▶ [Saved entries]
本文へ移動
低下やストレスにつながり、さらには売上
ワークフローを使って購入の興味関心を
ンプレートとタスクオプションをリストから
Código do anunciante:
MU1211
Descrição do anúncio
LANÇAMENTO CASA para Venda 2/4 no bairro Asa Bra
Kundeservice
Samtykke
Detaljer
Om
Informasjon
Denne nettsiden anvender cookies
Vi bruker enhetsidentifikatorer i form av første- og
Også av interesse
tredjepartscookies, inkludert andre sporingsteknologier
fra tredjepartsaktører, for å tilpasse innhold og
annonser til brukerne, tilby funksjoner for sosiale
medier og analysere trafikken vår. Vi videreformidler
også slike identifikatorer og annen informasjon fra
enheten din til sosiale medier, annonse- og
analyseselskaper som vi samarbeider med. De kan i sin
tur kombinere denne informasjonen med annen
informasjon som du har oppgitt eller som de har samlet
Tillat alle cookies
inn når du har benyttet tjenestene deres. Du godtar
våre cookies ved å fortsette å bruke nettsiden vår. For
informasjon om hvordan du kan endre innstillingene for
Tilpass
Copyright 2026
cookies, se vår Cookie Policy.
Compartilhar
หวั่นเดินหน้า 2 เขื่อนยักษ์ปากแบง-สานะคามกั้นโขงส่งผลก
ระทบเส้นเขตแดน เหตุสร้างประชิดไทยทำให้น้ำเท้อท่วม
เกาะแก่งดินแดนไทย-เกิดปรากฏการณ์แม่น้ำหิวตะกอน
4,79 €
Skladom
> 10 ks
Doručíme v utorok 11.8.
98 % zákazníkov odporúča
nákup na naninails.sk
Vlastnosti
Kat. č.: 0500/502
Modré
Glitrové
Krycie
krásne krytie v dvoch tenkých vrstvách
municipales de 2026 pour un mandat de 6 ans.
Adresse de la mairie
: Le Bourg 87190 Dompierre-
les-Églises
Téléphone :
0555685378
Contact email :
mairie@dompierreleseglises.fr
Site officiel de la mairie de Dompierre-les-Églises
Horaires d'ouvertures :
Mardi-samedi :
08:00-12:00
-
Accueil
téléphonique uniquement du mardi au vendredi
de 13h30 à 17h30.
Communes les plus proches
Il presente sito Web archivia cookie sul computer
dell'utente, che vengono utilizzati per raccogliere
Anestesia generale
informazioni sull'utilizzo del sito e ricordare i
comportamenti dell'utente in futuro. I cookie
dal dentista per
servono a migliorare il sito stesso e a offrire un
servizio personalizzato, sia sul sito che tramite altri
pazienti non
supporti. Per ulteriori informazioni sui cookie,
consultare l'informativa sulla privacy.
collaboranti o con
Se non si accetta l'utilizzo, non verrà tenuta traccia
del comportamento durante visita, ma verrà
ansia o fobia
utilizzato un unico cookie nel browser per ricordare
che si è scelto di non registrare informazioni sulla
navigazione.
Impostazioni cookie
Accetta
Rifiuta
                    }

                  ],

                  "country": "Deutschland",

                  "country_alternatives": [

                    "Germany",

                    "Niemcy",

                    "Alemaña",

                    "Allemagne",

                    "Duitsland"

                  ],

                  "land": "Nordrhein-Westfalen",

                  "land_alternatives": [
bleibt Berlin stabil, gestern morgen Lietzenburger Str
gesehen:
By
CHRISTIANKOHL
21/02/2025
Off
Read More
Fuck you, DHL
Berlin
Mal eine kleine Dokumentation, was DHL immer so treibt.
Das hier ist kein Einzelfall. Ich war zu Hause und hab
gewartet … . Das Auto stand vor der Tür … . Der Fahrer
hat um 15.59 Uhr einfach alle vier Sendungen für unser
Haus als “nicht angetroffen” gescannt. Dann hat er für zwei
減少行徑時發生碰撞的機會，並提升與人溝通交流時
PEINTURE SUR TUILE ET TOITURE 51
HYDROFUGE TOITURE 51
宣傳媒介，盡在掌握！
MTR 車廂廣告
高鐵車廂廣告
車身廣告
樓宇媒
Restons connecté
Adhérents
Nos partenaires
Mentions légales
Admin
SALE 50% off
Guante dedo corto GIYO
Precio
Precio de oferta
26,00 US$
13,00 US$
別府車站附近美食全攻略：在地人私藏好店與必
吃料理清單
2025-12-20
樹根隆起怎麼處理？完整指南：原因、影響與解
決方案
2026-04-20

▶ [ABOUT THIS EXERCISE]
Please return all of the records exactly.

▶ [REPLY TO THE EXERCISE]
本文へ移動
低下やストレスにつながり、さらには売上
ワークフローを使って購入の興味関心を
ンプレートとタスクオプションをリストから
Código do anunciante:
MU1211
Descrição do anúncio
LANÇAMENTO CASA para Venda 2/4 no bairro Asa Bra
Kundeservice
Samtykke
Detaljer
Om
Informasjon
Denne nettsiden anvender cookies
Vi bruker enhetsidentifikatorer i form av første- og
Også av interesse
tredjepartscookies, inkludert andre sporingsteknologier
fra tredjepartsaktører, for å tilpasse innhold og
annonser til brukerne, tilby funksjoner for sosiale
medier og analysere trafikken vår. Vi videreformidler
også slike identifikatorer og annen informasjon fra
enheten din til sosiale medier, annonse- og
analyseselskaper som vi samarbeider med. De kan i sin
tur kombinere denne informasjonen med annen
informasjon som du har oppgitt eller som de har samlet
Tillat alle cookies
inn når du har benyttet tjenestene deres. Du godtar
våre cookies ved å fortsette å bruke nettsiden vår. For
informasjon om hvordan du kan endre innstillingene for
Tilpass
Copyright 2026
cookies, se vår Cookie Policy.
Compartilhar
หวั่นเดินหน้า 2 เขื่อนยักษ์ปากแบง-สานะคามกั้นโขงส่งผลก
ระทบเส้นเขตแดน เหตุสร้างประชิดไทยทำให้น้ำเท้อท่วม
เกาะแก่งดินแดนไทย-เกิดปรากฏการณ์แม่น้ำหิวตะกอน
4,79 €
Skladom
> 10 ks
Doručíme v utorok 11.8.
98 % zákazníkov odporúča
nákup na naninails.sk
Vlastnosti
Kat. č.: 0500/502
Modré
Glitrové
Krycie
krásne krytie v dvoch tenkých vrstvách
municipales de 2026 pour un mandat de 6 ans.
Adresse de la mairie
: Le Bourg 87190 Dompierre-
les-Églises
Téléphone :
0555685378
Contact email :
mairie@dompierreleseglises.fr
Site officiel de la mairie de Dompierre-les-Églises
Horaires d'ouvertures :
Mardi-samedi :
08:00-12:00
-
Accueil
téléphonique uniquement du mardi au vendredi
de 13h30 à 17h30.
Communes les plus proches
Il presente sito Web archivia cookie sul computer
dell'utente, che vengono utilizzati per raccogliere
Anestesia generale
informazioni sull'utilizzo del sito e ricordare i
comportamenti dell'utente in futuro. I cookie
dal dentista per
servono a migliorare il sito stesso e a offrire un
servizio personalizzato, sia sul sito che tramite altri
pazienti non
supporti. Per ulteriori informazioni sui cookie,
consultare l'informativa sulla privacy.
collaboranti o con
Se non si accetta l'utilizzo, non verrà tenuta traccia
del comportamento durante visita, ma verrà
ansia o fobia
utilizzato un unico cookie nel browser per ricordare
che si è scelto di non registrare informazioni sulla
navigazione.
Impostazioni cookie
Accetta
Rifiuta
                    }

                  ],

                  "country": "Deutschland",

                  "country_alternatives": [

                    "Germany",

                    "Niemcy",

                    "Alemaña",

                    "Allemagne",

                    "Duitsland"

                  ],

                  "land": "Nordrhein-Westfalen",

                  "land_alternatives": [
bleibt Berlin stabil, gestern morgen Lietzenburger Str
gesehen:
By
CHRISTIANKOHL
21/02/2025
Off
Read More
Fuck you, DHL
Berlin
Mal eine kleine Dokumentation, was DHL immer so treibt.
Das hier ist kein Einzelfall. Ich war zu Hause und hab
gewartet … . Das Auto stand vor der Tür … . Der Fahrer
hat um 15.59 Uhr einfach alle vier Sendungen für unser
Haus als “nicht angetroffen” gescannt. Dann hat er für zwei
減少行徑時發生碰撞的機會，並提升與人溝通交流時
PEINTURE SUR TUILE ET TOITURE 51
HYDROFUGE TOITURE 51
宣傳媒介，盡在掌握！
MTR 車廂廣告
高鐵車廂廣告
車身廣告
樓宇媒
Restons connecté
Adhérents
Nos partenaires
Mentions légales
Admin
SALE 50% off
Guante dedo corto GIYO
Precio
Precio de oferta
26,00 US$
13,00 US$
別府車站附近美食全攻略：在地人私藏好店與必
吃料理清單
2025-12-20
樹根隆起怎麼處理？完整指南：原因、影響與解
決方案
2026-04-20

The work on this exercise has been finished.